→ **WRITTEN EXERCISE 1**
In the growing pains text, which palette should be assumed when 8 and 16 colors are used?
→ **WRITTEN EXERCISE 2**
Quote the growing pains text from "A recent phenomenon" to "near full intensity.".

→ **GIVEN PASSAGE**
-- Start --
Growing Pains
=============

When making terminal applications, there are a surprisingly number of
portability issues and edge cases.  Although Blessed provides an abstraction
for the full curses capability database, it is not sufficient to secure
you from several considerations shared here.

8 and 16 colors
---------------

XXX

https://en.wikipedia.org/wiki/ANSI_escape_code#3/4_bit

As a curses library, I think we should safely assume to map our colorspace
to rgb values that match xterm.

XXX

Where 8 and 16 colors are used, they should be assumed to be the
`CGA Color Palette`_.  Though there is no terminal standard that proclaims
that the CGA colors are used, their values are the best approximations
across all common hardware terminals and terminal emulators.

A recent phenomenon of users is to customize their base 16 colors to provide
(often, more "washed out") color schemes.  Furthermore, we are only recently
getting LCD displays of colorspaces that achieve close approximation to the
original video terminals.  Some find these values uncomfortably intense: in
their original CRT form, their contrast and brightness was lowered by hardware
dials, whereas today's LCD's typically display colors well near full intensity.
-- End --
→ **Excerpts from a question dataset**
-- Start --
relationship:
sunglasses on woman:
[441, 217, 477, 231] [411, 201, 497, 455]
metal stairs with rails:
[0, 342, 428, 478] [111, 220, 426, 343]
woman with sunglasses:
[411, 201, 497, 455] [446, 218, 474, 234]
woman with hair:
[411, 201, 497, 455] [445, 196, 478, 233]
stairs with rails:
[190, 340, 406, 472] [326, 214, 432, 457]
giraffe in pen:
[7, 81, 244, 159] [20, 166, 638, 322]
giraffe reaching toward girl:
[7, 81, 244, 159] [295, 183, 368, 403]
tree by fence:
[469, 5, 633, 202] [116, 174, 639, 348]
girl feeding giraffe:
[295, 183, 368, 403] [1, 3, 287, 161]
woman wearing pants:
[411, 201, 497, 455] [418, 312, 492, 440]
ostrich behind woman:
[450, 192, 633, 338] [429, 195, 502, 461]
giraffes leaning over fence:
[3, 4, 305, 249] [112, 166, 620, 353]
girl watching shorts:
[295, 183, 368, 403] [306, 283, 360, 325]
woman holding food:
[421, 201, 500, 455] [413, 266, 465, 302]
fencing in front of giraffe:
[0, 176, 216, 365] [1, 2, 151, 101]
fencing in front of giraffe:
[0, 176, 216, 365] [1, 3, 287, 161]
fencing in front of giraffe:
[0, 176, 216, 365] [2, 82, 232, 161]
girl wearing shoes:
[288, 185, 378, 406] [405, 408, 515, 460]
-- End --
-- Start --
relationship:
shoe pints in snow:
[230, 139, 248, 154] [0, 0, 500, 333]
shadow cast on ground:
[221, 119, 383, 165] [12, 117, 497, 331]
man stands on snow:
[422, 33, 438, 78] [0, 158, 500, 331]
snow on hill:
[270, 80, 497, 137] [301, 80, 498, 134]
-- End --
-- Start --
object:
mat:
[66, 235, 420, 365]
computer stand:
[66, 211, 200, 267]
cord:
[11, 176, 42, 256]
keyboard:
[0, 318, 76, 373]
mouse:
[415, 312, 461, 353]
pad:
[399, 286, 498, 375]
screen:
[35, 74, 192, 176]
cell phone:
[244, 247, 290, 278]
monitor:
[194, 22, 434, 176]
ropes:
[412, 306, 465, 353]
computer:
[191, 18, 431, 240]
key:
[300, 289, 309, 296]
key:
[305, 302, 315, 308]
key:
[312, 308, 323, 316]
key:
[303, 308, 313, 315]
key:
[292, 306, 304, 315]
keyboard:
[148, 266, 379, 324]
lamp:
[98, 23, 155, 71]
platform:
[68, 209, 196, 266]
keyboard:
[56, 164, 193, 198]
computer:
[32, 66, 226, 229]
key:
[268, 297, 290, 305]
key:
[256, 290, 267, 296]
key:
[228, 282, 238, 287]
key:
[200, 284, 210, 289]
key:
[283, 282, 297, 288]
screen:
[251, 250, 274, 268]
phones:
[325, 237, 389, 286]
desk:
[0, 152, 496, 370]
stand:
-- End --
→ **REPLY 1**
The CGA Color Palette.

→ **REPLY 2**
A recent phenomenon of users is to customize their base 16 colors to provide
(often, more "washed out") color schemes.  Furthermore, we are only recently
getting LCD displays of colorspaces that achieve close approximation to the
original video terminals.  Some find these values uncomfortably intense: in
their original CRT form, their contrast and brightness was lowered by hardware
dials, whereas today's LCD's typically display colors well near full intensity.